Yes, for non-Latin characters, you may well need to change fonts 
(depending on your choice of typefaces). Some typefaces may cover 
several scripts (e.g., Latin/Greek/Cyrillic), so if you have a document 
that mixes these scripts, it may be appropriate to choose such a 
typeface.

The "advantage" of Unicode isn't so much that it lets you forget about 
changing fonts as that it means your actual text data can be in a 
standard, documented, interoperable encoding, rather than in a mixture 
of more- or less-well-understood legacy encodings and/or special 
control sequences, where a given byte value means one thing in one word 
and an entirely different thing in another word; the data cannot be 
reliably understood without knowledge of the specific fonts used to 
render it. With Unicode, the meaning of the characters is 
unambiguous--even in the absence of any font that can render them!

>  Or do I have just have restrict myself to the few fonts which support 
> a great of Unicode glyphs if I want XeLaTeX to behave this way? One of 
> the reason I'm asking this is because BibDesk is getting unicode 
> support, which would allow me to enter non-Latin characters directly 
> into bibTeX files (bibtex is kind of encoding agnostic).
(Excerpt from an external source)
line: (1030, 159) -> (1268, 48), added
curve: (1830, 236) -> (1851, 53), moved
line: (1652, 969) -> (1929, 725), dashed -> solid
How are other 
> people handling this situation?

At the moment, I typically mark fragments in non-Latin languages using 
shorthand commands created to suit the occasion; e.g., {\ar some Arabic 
text} or {\dn Devanagari}. But I'm not a LaTeX user (much), nor a 
BibDesk user (at all), so I'm not the one to comment on the best 
approach there.

There have been requests in the past for a way to, in effect, declare 
several "current fonts" each covering a different Unicode range, so 
that mixed-script text wouldn't require explicit font changes. This is 
an interesting possibility, but coming up with a design that would 
reliably do "the right thing", especially with characters such as 
punctuation or numerals that may be "shared" between scripts, is not a 
trivial thing.

JK